Items listed in a dataset:
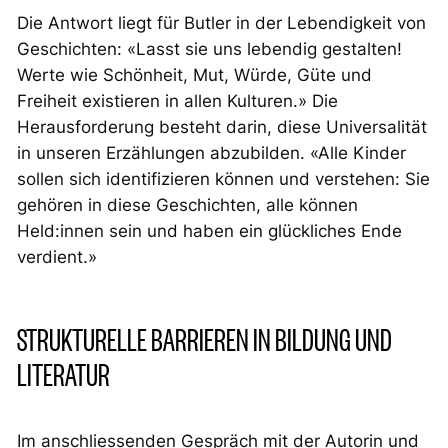
Die Antwort liegt für Butler in der Lebendigkeit von
Geschichten: «Lasst sie uns lebendig gestalten!
Werte wie Schönheit, Mut, Würde, Güte und
Freiheit existieren in allen Kulturen.» Die
Herausforderung besteht darin, diese Universalität
in unseren Erzählungen abzubilden. «Alle Kinder
sollen sich identifizieren können und verstehen: Sie
gehören in diese Geschichten, alle können
Held:innen sein und haben ein glückliches Ende
verdient.»
STRUKTURELLE BARRIEREN IN BILDUNG UND
LITERATUR
Im anschliessenden Gespräch mit der Autorin und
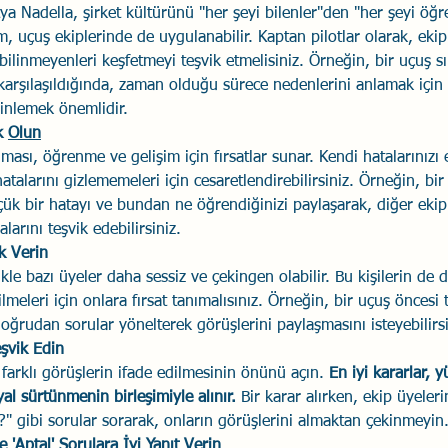
ya Nadella, şirket kültürünü "her şeyi bilenler"den "her şeyi öğr
 uçuş ekiplerinde de uygulanabilir. Kaptan pilotlar olarak, ekip 
bilinmeyenleri keşfetmeyi teşvik etmelisiniz. Örneğin, bir uçuş s
karşılaşıldığında, zaman olduğu sürece nedenlerini anlamak için
 dinlemek önemlidir.
k 
Olun
lması, öğrenme ve gelişim için fırsatlar sunar. Kendi hatalarınızı e
atalarını gizlememeleri için cesaretlendirebilirsiniz. Örneğin, bir
üçük bir hatayı ve bundan ne öğrendiğinizi paylaşarak, diğer ekip
arını teşvik edebilirsiniz.
k Verin
kle bazı üyeler daha sessiz ve çekingen olabilir. Bu kişilerin de 
ilmeleri için onlara fırsat tanımalısınız. Örneğin, bir uçuş öncesi 
oğrudan sorular yönelterek görüşlerini paylaşmasını isteyebilirsi
eşvik Edin
e farklı görüşlerin ifade edilmesinin önünü açın. 
En iyi kararlar, 
al sürtünmenin birleşimiyle alınır.
 Bir karar alırken, ekip üyeler
m?" gibi sorular sorarak, onların görüşlerini almaktan çekinmeyin
 'Aptal' Sorulara İyi Yanıt Verin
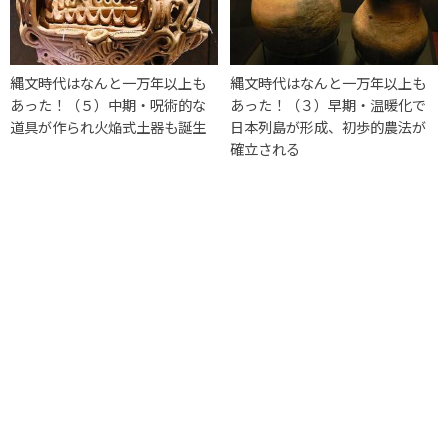
縄文時代はなんと一万年以上も
縄文時代はなんと一万年以上も
あった！（５）中期・呪術的な
あった！（３）早期・温暖化で
道具が作られ火焔式土器も誕生
日本列島が形成、初歩的農法が
確立される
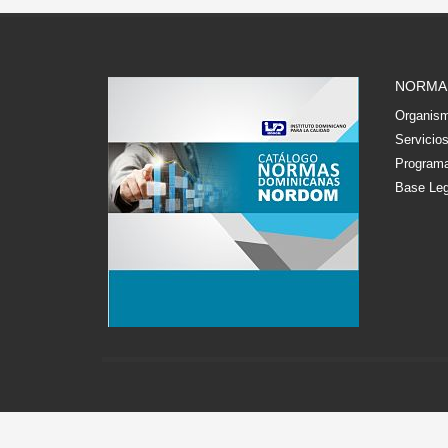
NORMA
Organism
Servicio
Programa
Base Leg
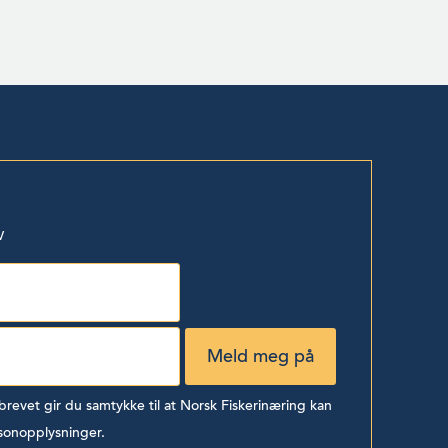
v
evet gir du samtykke til at Norsk Fiskerinæring kan
sonopplysninger.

■ TO DO ■
Write out the rows above word for word, from the start of the rows down to and including the line that contains "Im anschliessenden Gespräch". Leave the pictures out of your answer.

■ ANSWER SPACE ■
Die Antwort liegt für Butler in der Lebendigkeit von
Geschichten: «Lasst sie uns lebendig gestalten!
Werte wie Schönheit, Mut, Würde, Güte und
Freiheit existieren in allen Kulturen.» Die
Herausforderung besteht darin, diese Universalität
in unseren Erzählungen abzubilden. «Alle Kinder
sollen sich identifizieren können und verstehen: Sie
gehören in diese Geschichten, alle können
Held:innen sein und haben ein glückliches Ende
verdient.»
STRUKTURELLE BARRIEREN IN BILDUNG UND
LITERATUR
Im anschliessenden Gespräch mit der Autorin und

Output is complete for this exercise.